To do
Give back only the lines in the records below from the one with "(allow_soldermask_bridges_in_footprints no)" to the one with "(usegerberadvancedattributes yes)", both inclusive, word for word.

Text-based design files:

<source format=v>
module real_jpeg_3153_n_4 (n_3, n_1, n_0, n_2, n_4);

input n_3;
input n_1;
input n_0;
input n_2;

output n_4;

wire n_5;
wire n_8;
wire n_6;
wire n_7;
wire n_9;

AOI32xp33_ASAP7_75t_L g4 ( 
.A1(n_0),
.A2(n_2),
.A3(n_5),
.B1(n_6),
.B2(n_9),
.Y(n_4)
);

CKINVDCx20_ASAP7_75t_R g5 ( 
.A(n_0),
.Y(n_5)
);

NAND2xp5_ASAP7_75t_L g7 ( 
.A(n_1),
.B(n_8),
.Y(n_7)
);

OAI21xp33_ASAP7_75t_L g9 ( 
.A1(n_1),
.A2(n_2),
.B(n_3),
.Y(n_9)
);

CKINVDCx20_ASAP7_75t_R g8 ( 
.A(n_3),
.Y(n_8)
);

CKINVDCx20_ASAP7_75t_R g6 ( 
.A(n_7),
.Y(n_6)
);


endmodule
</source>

==

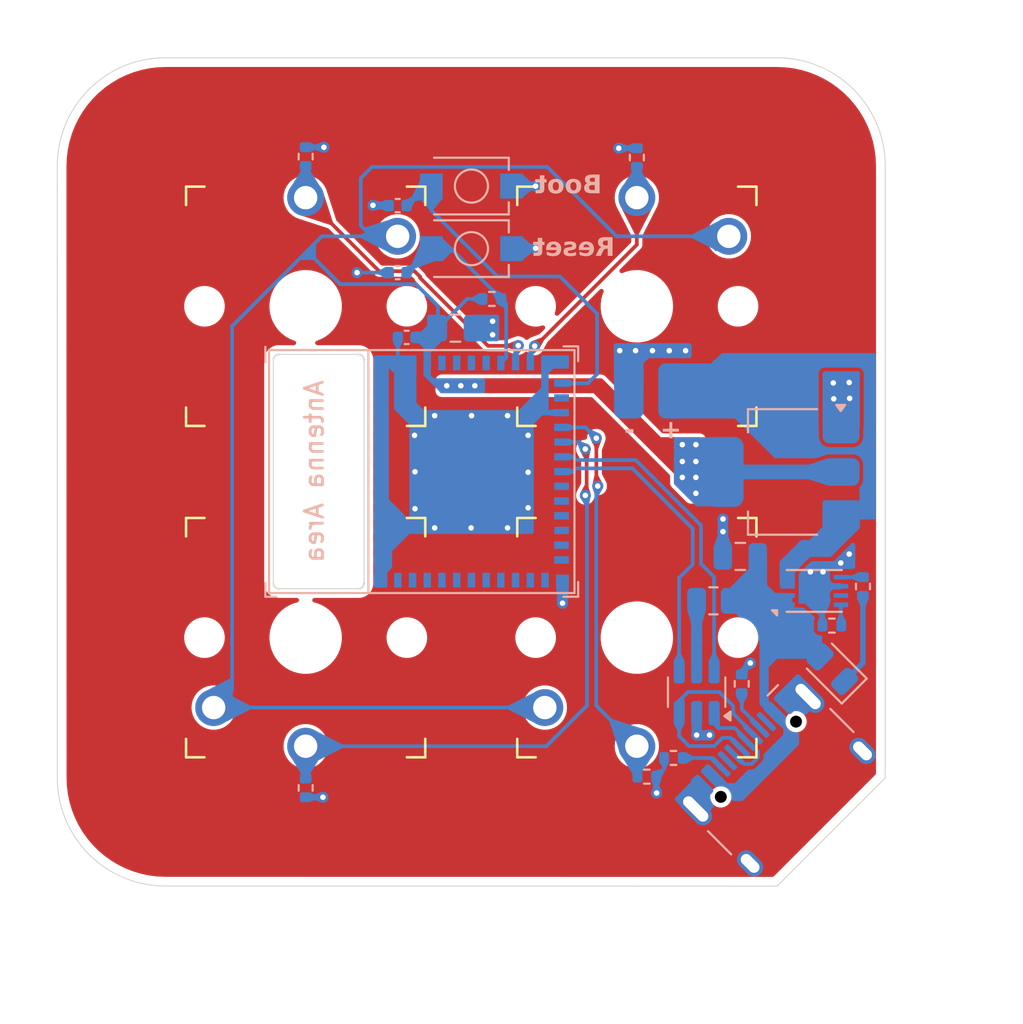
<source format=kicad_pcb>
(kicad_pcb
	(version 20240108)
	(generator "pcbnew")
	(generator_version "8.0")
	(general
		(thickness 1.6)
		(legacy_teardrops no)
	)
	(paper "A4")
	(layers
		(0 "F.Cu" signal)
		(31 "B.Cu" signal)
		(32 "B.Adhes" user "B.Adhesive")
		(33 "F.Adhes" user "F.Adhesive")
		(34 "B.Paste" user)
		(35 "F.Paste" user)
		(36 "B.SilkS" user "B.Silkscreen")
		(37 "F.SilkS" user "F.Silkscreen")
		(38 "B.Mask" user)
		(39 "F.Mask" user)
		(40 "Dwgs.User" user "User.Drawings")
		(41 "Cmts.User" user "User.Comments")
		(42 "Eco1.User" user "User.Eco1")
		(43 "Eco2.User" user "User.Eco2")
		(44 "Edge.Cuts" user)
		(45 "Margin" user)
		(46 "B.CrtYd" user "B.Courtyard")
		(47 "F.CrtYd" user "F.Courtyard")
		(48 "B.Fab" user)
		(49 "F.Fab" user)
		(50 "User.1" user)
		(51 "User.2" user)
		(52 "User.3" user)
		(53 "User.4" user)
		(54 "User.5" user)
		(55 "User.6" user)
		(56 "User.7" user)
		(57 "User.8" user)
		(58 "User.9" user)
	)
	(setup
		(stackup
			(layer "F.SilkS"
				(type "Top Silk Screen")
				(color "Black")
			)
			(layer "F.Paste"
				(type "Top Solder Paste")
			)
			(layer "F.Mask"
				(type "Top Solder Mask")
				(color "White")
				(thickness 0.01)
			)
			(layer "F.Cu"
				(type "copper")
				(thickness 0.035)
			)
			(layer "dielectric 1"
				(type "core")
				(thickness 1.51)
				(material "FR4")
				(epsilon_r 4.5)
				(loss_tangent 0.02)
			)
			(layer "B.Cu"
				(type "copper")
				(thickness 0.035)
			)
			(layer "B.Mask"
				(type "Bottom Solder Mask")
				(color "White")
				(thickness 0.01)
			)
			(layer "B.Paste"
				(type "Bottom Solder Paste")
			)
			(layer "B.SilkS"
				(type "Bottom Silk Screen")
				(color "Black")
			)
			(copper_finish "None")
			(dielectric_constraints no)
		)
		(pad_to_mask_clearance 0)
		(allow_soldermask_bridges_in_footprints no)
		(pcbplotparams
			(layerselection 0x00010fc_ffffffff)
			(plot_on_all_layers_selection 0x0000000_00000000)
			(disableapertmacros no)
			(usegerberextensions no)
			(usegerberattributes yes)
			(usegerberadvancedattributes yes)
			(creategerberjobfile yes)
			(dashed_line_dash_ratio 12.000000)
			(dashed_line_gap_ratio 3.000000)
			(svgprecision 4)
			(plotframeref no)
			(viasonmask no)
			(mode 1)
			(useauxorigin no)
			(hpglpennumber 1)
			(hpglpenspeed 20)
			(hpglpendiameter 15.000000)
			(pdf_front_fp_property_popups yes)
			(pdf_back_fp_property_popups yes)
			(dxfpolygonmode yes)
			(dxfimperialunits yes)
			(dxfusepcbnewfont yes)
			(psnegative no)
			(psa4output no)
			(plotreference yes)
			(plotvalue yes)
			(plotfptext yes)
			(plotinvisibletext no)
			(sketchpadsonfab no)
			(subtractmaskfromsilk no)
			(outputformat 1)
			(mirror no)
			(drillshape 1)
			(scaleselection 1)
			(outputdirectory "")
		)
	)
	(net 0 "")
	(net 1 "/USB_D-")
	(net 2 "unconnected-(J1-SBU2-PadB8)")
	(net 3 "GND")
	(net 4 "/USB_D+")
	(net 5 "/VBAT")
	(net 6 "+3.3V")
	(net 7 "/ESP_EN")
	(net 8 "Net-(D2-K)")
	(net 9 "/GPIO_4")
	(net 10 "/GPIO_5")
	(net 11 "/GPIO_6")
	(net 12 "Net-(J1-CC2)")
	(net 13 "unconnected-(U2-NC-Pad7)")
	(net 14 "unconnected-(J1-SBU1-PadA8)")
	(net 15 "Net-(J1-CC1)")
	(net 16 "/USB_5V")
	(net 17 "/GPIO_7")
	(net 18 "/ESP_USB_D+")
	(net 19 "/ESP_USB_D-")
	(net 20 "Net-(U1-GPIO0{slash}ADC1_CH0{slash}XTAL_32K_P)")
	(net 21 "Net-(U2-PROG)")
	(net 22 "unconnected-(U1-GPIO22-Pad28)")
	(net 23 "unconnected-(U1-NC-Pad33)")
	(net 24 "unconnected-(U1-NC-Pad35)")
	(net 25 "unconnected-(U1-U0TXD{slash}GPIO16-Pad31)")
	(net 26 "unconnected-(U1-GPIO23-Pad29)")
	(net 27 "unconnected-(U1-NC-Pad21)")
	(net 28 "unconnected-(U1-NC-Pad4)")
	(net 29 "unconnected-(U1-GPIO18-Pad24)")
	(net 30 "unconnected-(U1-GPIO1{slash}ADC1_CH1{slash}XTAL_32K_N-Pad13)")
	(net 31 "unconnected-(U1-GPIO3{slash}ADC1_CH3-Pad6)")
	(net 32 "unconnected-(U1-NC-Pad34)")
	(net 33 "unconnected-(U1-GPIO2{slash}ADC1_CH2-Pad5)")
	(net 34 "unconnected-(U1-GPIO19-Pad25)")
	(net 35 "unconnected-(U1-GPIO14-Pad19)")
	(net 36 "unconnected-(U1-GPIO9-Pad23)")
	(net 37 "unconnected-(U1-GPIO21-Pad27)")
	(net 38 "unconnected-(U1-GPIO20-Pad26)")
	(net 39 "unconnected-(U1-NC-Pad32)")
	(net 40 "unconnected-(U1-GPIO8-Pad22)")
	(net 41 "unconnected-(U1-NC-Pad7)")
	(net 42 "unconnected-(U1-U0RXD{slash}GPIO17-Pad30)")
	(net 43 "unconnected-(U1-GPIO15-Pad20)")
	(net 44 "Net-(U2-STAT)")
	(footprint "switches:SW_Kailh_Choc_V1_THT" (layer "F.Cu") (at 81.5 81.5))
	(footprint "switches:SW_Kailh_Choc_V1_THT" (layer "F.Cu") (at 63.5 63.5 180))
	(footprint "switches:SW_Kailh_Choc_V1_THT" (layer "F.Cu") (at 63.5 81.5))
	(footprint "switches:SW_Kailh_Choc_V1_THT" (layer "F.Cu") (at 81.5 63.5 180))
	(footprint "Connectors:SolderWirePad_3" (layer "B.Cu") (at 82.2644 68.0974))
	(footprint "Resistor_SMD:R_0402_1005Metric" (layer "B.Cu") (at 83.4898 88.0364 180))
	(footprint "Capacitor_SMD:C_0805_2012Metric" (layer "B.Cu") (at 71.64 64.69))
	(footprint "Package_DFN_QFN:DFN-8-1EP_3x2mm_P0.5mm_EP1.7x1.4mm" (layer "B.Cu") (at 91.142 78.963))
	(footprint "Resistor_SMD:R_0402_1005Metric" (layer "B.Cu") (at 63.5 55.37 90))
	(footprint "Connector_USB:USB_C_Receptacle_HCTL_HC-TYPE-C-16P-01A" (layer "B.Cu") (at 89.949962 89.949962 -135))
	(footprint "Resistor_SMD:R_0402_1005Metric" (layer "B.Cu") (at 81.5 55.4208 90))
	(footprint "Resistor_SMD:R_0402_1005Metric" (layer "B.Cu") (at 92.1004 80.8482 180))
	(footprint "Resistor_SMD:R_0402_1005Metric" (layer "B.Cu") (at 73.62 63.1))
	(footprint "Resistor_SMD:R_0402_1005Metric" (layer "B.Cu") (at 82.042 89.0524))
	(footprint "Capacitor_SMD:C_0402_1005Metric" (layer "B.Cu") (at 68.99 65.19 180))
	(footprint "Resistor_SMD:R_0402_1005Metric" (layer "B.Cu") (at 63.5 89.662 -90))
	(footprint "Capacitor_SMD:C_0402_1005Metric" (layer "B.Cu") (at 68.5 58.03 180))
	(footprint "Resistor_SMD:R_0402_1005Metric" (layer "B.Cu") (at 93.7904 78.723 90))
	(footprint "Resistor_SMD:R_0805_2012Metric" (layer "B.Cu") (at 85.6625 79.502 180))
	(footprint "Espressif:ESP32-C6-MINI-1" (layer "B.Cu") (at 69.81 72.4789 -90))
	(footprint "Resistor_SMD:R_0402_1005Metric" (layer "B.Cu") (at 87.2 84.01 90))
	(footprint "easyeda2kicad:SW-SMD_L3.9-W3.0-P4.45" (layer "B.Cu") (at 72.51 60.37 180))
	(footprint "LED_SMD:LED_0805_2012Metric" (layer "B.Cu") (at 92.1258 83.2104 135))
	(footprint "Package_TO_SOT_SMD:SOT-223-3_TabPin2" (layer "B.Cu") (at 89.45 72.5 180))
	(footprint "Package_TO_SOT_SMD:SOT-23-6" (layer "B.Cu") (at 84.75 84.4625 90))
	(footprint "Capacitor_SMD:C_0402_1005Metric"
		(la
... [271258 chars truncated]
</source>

Exercise result
		(allow_soldermask_bridges_in_footprints no)
		(pcbplotparams
			(layerselection 0x00010fc_ffffffff)
			(plot_on_all_layers_selection 0x0000000_00000000)
			(disableapertmacros no)
			(usegerberextensions no)
			(usegerberattributes yes)
			(usegerberadvancedattributes yes)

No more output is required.